**PASSAGE TO READ**
==============================

Stories that caught our eye: August 5 to 12

A selection of the stories that caught our eye over the last seven days in Argentina.

 

A CAMPAIGN UNMADE IN LANÚS

The murder of Morena Domínguez, the 11-year-old schoolgirl killed by motorcycle thieves last Wednesday in Lanús while on her way to class, caused a public uproar resulting in the suspension of campaign rallies. But tomorrow’s PASO primaries are still scheduled to go ahead with an electorate of 35,394,425 eligible to vote in 104,577 voting-precincts. They will be choosing between 27 presidential tickets as well as electing 130 national deputies nationwide. In addition, there will be gubernatorial, provincial and municipal primaries in the provinces of Buenos Aires, Catamarca, Entre Ríos and Santa Cruz while Buenos Aires, Formosa, Jujuy, La Rioja, Misiones, San Juan, San Luis and Santa Cruz will be renewing three senators each.

==============================

**DATA SUPPLIED**
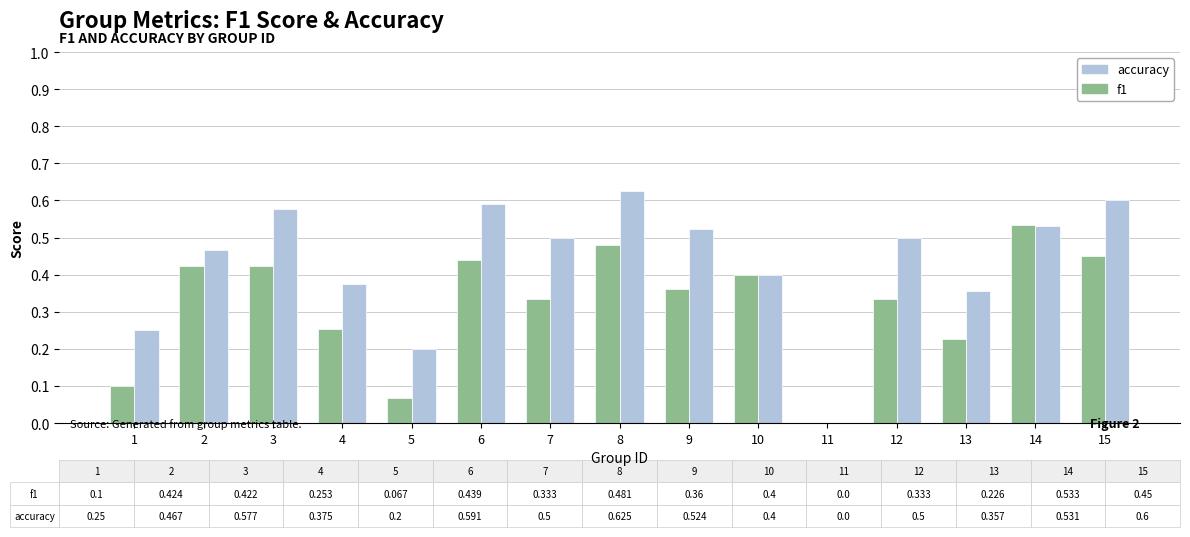

Which series changed the most between 4 and 7?

accuracy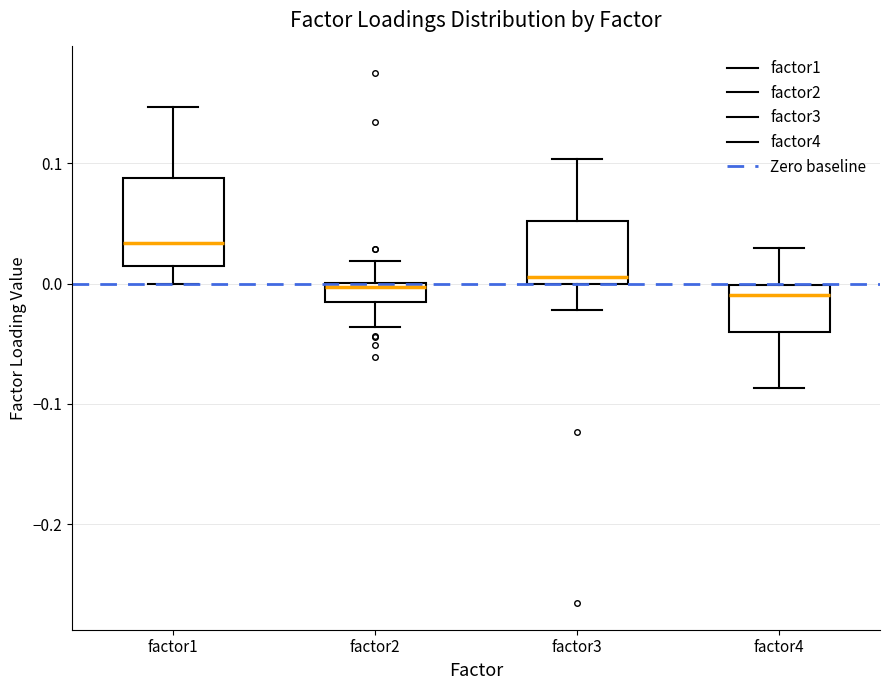

Comparing the boxes themselves (not the whiskers), which one is the tallest?

factor1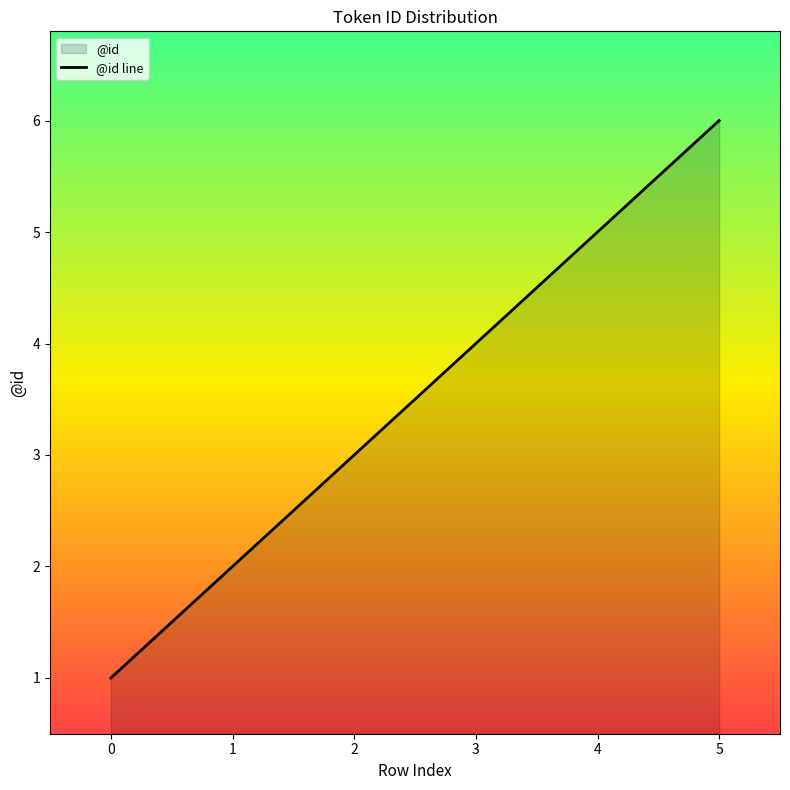

What is the value of the 4th point from the left?

4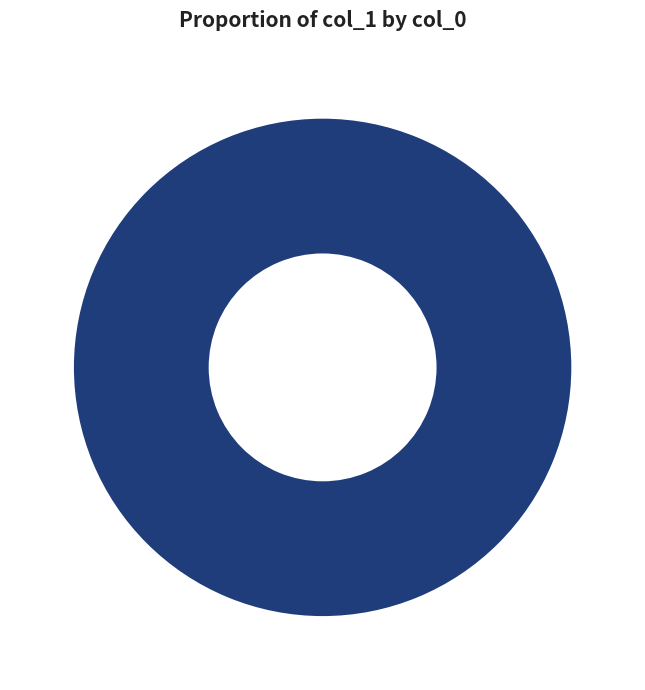

Is it true that 1598372564, 100% is 100% of the pie?

True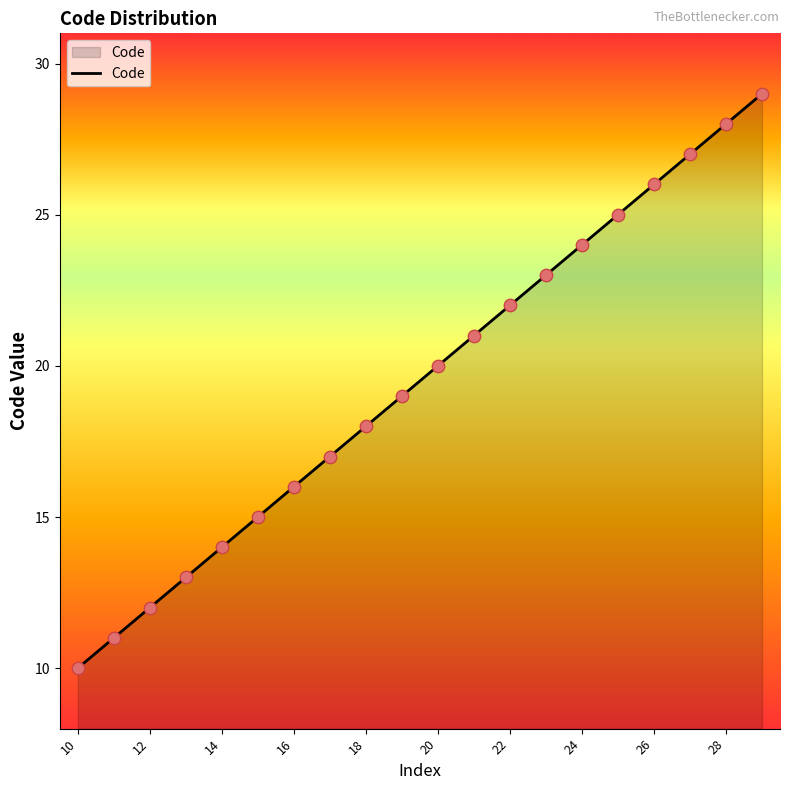

What is the difference between the maximum and minimum values?

19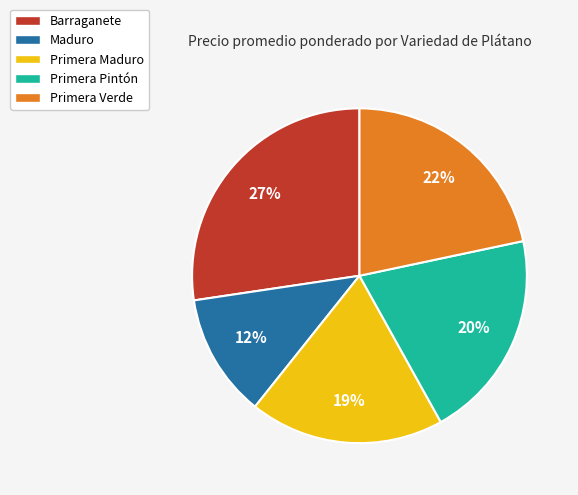

Rank the categories by value from lowest to highest.

Maduro, Primera Maduro, Primera Pintón, Primera Verde, Barraganete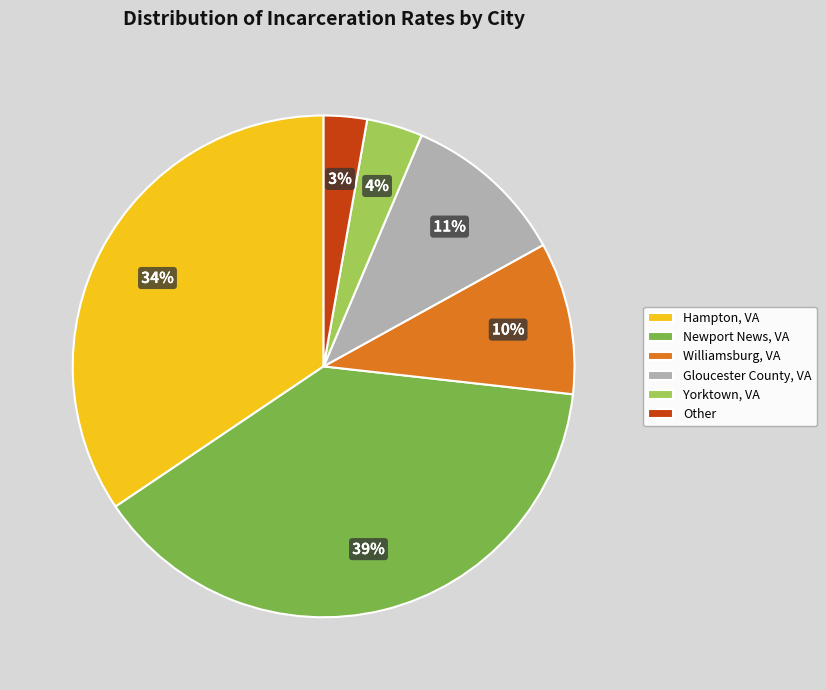

Is Hampton, VA the majority of the pie?

No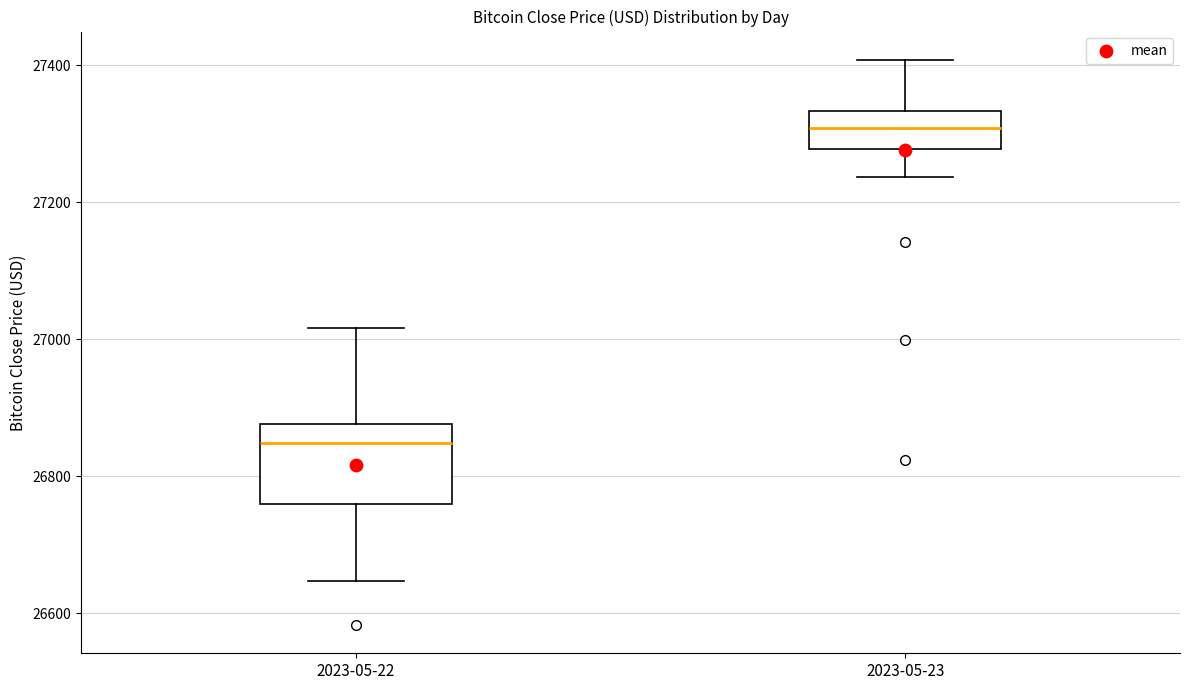

Which box's median line is the lowest?

2023-05-22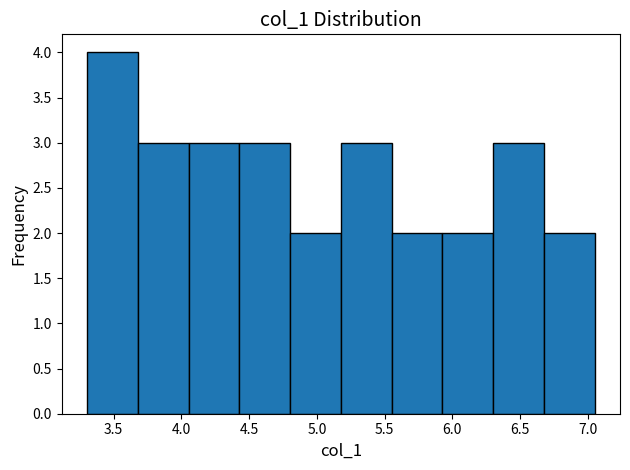

Which range on the x-axis has the tallest bar?

3.30 to 3.70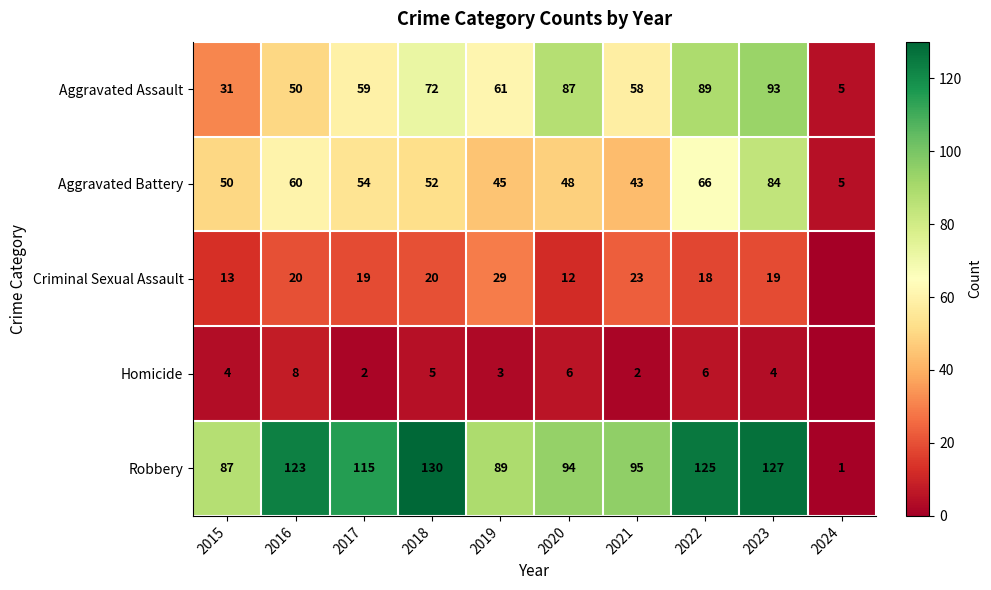

True or false: Aggravated Assault has a value of 86 at 2016.

False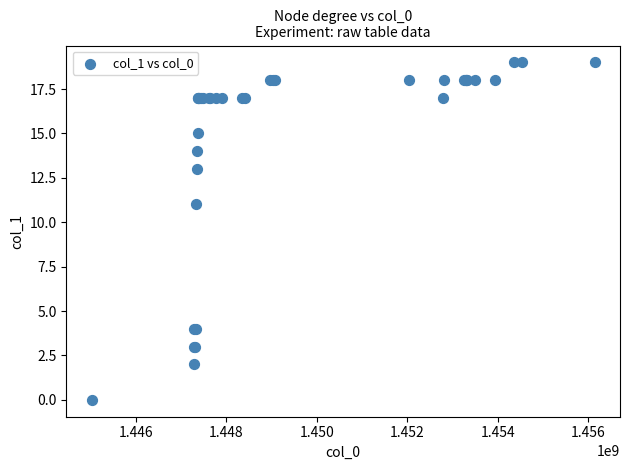

What Y value in the scatter plot is closest to 9?

11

==============================

**TRY IT**
Print the part of the Argentina news roundup between "Stories that caught our eye: August" and "three senators each.", inclusive. The listing comes from a separate source.

**SOLUTION**
Stories that caught our eye: August 5 to 12

A selection of the stories that caught our eye over the last seven days in Argentina.

 

A CAMPAIGN UNMADE IN LANÚS

The murder of Morena Domínguez, the 11-year-old schoolgirl killed by motorcycle thieves last Wednesday in Lanús while on her way to class, caused a public uproar resulting in the suspension of campaign rallies. But tomorrow’s PASO primaries are still scheduled to go ahead with an electorate of 35,394,425 eligible to vote in 104,577 voting-precincts. They will be choosing between 27 presidential tickets as well as electing 130 national deputies nationwide. In addition, there will be gubernatorial, provincial and municipal primaries in the provinces of Buenos Aires, Catamarca, Entre Ríos and Santa Cruz while Buenos Aires, Formosa, Jujuy, La Rioja, Misiones, San Juan, San Luis and Santa Cruz will be renewing three senators each.